Sharing an apartment at twenty-nine wasn’t exactly unusual amongst my peers in London, but it was alien in the spacious town I’d grown up in.

So I was back to give Rusty’s a makeover, make enough to pay off the few debts the bar had, and see if I could sell the business to someone who Pop would have approved of.

My phone bleeped, and I fished it out of my pocket, smiling when John’s name popped up. It was a little less lonely knowing I had him only ever a text away.

Eva, I know that texting you like this makes me a bit of a bellend, but the long-distance thing isn’t working for me. I bumped into Anya last night, and we got to talking. I’m going to see how things go now that she’s back in touch. Sorry, luv.

I stared at the message as anger bubbled up through me, seeping out of my pores in a quiet rage that warmed me through.

Text?

Fucking TEXT?

I was burying my grandfather while my boyfriend was hitting on his ex?

In a burst of fury, I hurled my phone at the bar, watching it bounce off the old wood and skitter across the floor.

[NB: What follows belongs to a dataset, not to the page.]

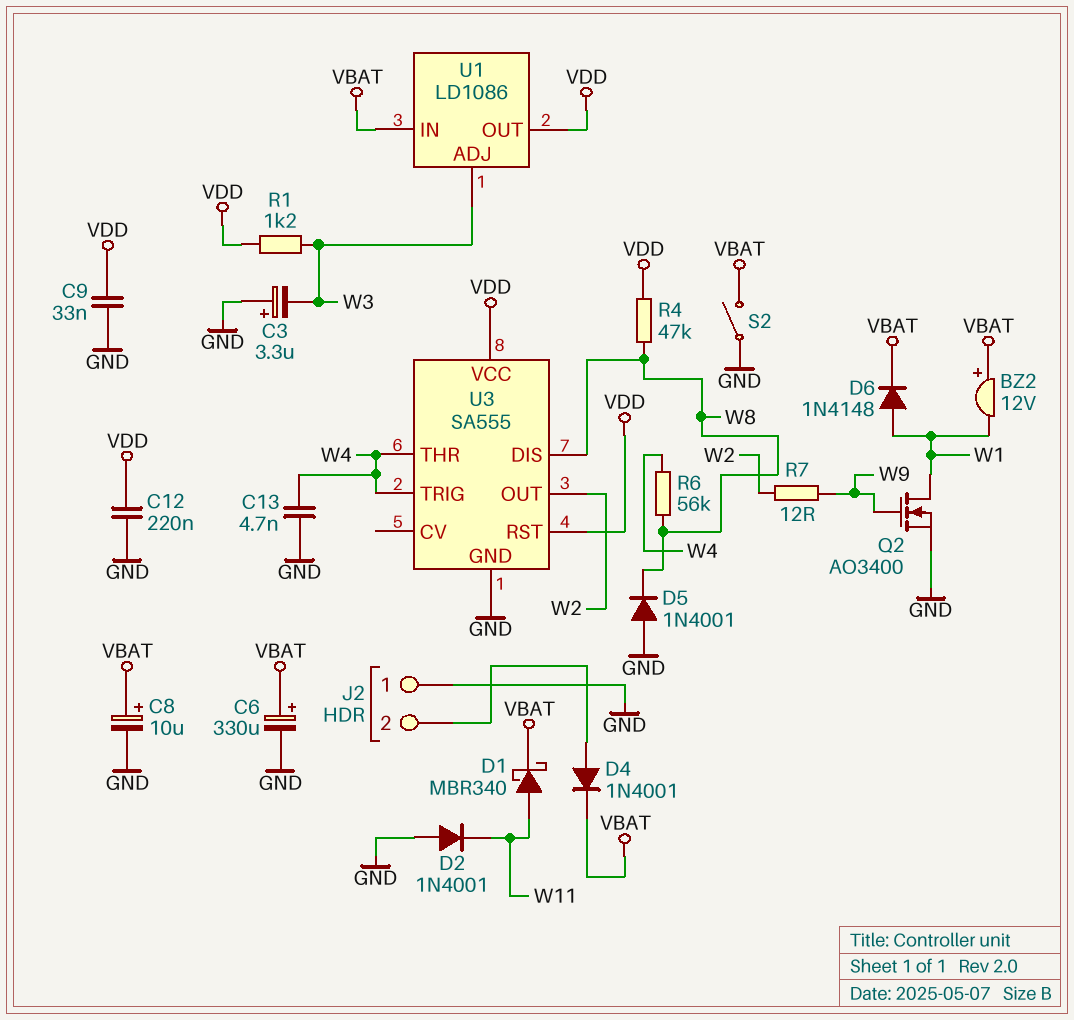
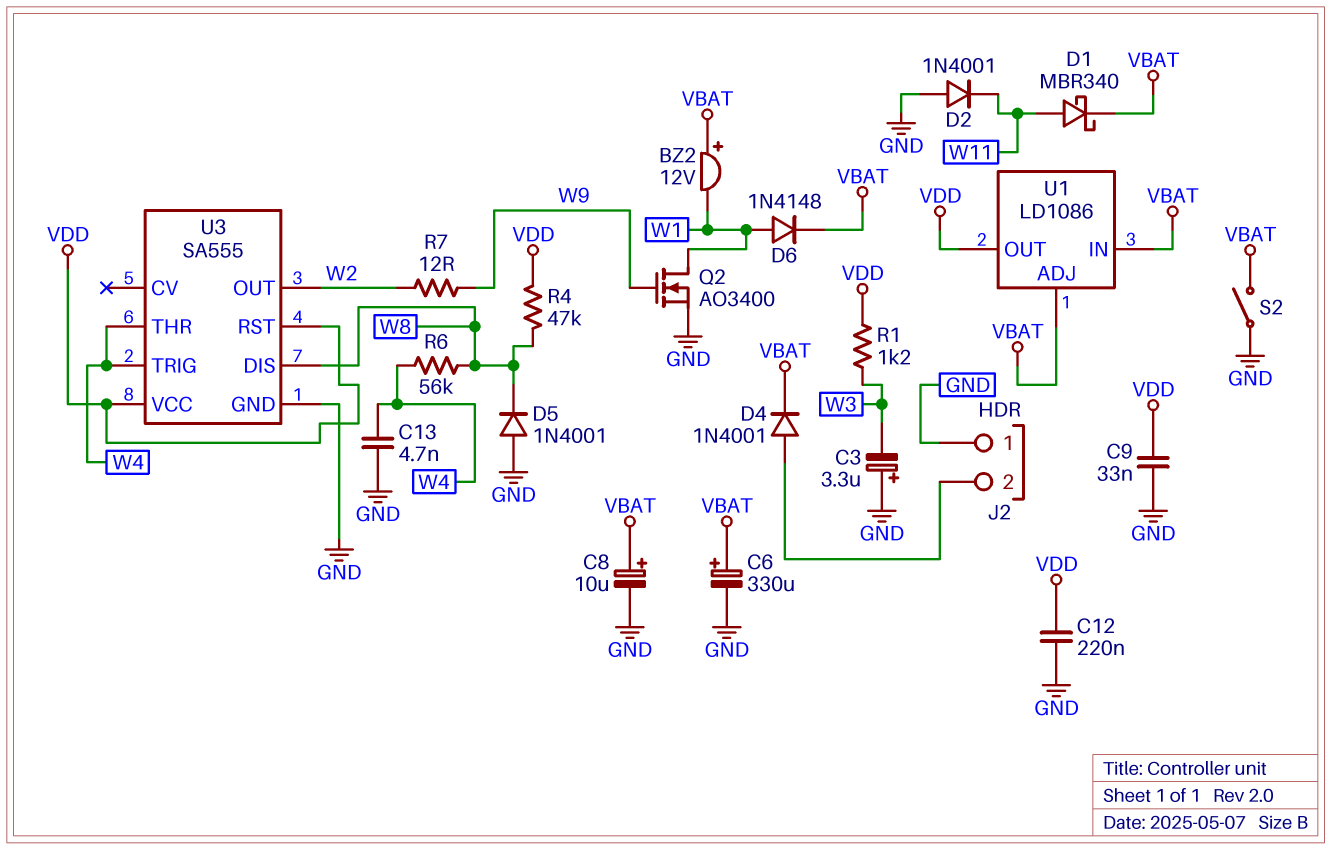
U1 pin ADJ: W3 -> VBAT

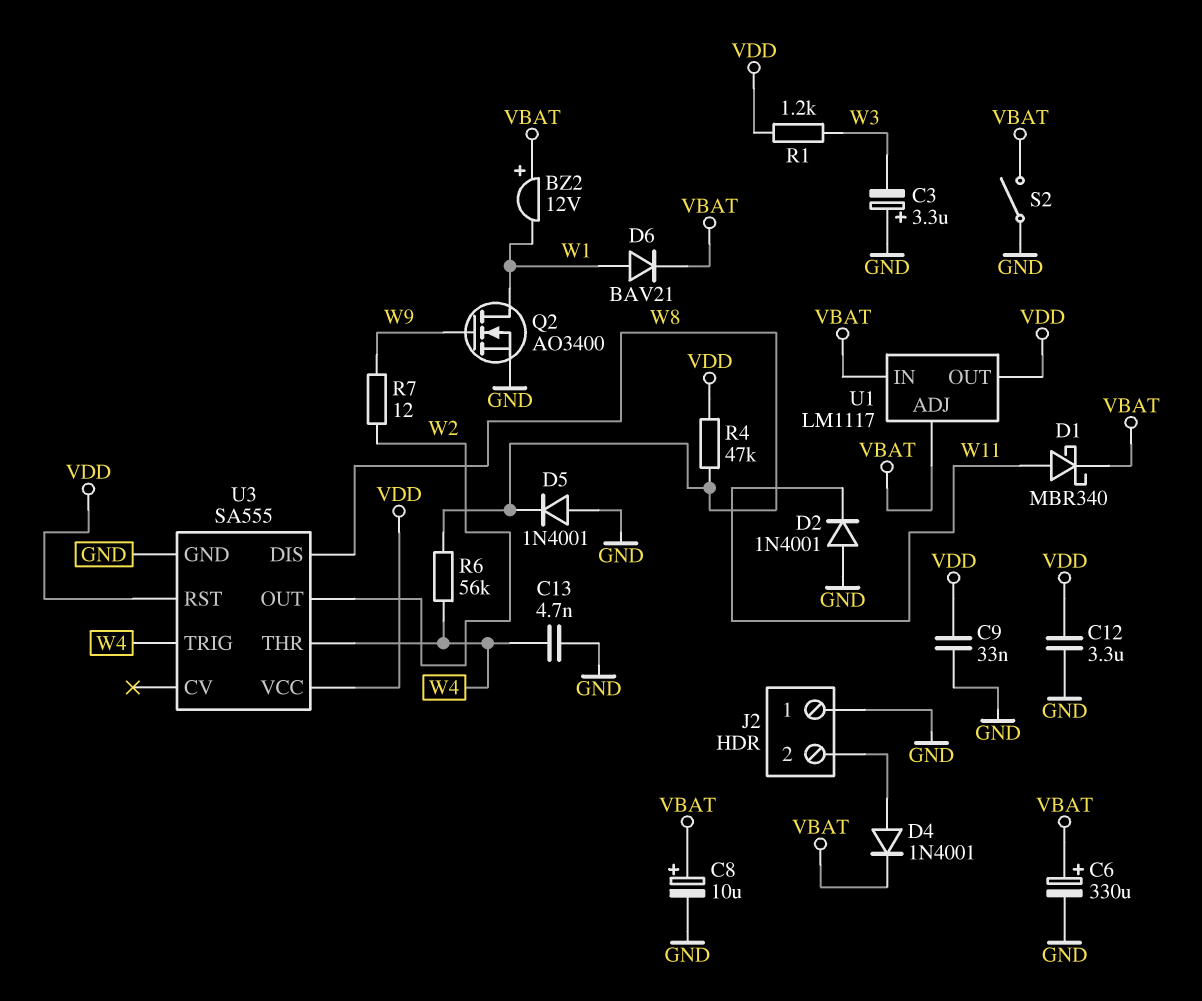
C12: 220nF (GND, VDD) -> 3.3uF (GND, VDD)
D6: diode 1N4148 (A W1, K VBAT) -> diode BAV21 (A W1, K VBAT)
U1: LD1086 -> LM1117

I stared at the phone as the dam broke and a tear rolled down my cheek, a sob escaped and finally, I cried.

Partly for my boyfriend turning into another unreliable pig, but mostly for my Pop and all the time I’d wasted. I’d spent six months in the arms of a man who’d callously tossed me aside without a second thought, while I could have spent them with the man who’d been my entire world.

I slid down onto the floor, my back pressed against the door, and buried my face in my hands, letting rivers of salty tears cascade over my fingers.